There are formal constraints on Senate's power, too. It can't propose spending bills or dissolve the government, for instance. But technically all legislation has to have its approval, and it can introduce non-spending bills. It just usually doesn't exercise this power. "It's always been a rubber stamp," says Nadia Verrelli, an assistant professor of political science at Lakehead University. "In terms of exercising political independence, that's rare."
A number of conservative Canadians have pushed for an elected Senate, with each province given an equal voice, regardless of population. Prime Minister Brian Mulroney included an elected Senate, with six senators per province and one per territory, in a 1992 package of proposed Constitutional reform, which ultimately failed. Preston Manning, the leading conservative Canadian politician of the 1990s, supported equal and elected per-province Senate representation as a way to boost Western Canada's influence. Stephen Harper proposed a similar plan for elections shortly after becoming prime minister in 2006, and brought it back up in 2010.
The current Senate isn't totally proportionate — the population-per-senator ratio is 23 times higher in British Columbia than in Nunvaut — but it's more proportionate than the U.S. Senate (California's ratio is 66 times that of Wyoming) and it's way more proportionate than a Canadian Senate with equally-represented provinces would be. Ontario has about 92 times as many people as Prince Edward Island. Opponents of such a plan denounce it as "Americanization." And, indeed, any election procedure, with or without equal representation of provinces, would likely increase the Senate's power. "The idea is that once they're elected, they'll be more efficient and have more powers, comparable to Australia or the U.S.," Verrelli says.
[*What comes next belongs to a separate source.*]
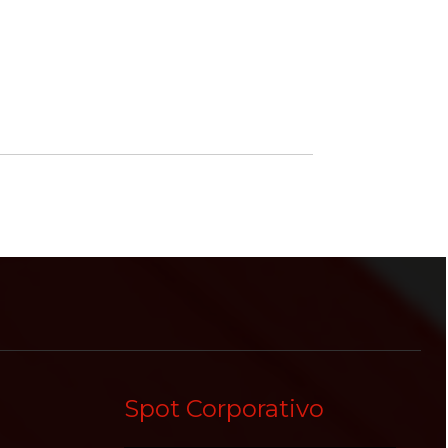
Spot Corporativo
So the scandal could send the Canadian Senate in two very different directions. If the conservatives get their way, then it could become more powerful than ever, If the NDP, Wall and Clark succeed in pushing abolition, then it'll go from mostly-meaningless to totally meaningless. For procedural reasons, however, the former result could be more likely. The government has asked the Supreme Court to clarify how the Senate could be abolished, but in any case it'd require a Constitutional amendment. Whether that amendment can be passed the "easy" way — by a vote of seven provincial legislatures, representing over 50 percent of the population, along with the House of Commons and Senate — or the hard way, through unanimous votes of all provinces, has yet to be resolved, but either route is basically impossible.
By contrast, Harper has proposed instituting elections by having the provinces conduct them and then having the prime minister to appoint the winners. Alberta already runs such elections, and their results are often ignored, but one could imagine that system becoming the norm and a tradition of appointing the elections' winners emerging. Those elected Senators would have more of a claim to democratic legitimacy, which would probably make the body as a whole more powerful.
David E. Smith, an emeritus professor of political science at the University of Saskatchewan, thinks the institution has gotten a bum rap. "It's the one part of the national parliament that was designed by the founders of the Confederation," he says. "The House of Commons was borrowed, but the Senate was designed and it's the one that's most criticized." Either going toward an American-style elected system or abolishing the institution, he argues, would give that up.
But with only 6 percent of Canadians liking the current system, some kind of change is looking more likely. And whether that change involves embracing the American model, or rejecting bicameralism altogether, is pretty up in the air at this point. So, as much as we hate our Congress, Americans can take some comfort in knowing that Canadians, at least, think it'd be a step up.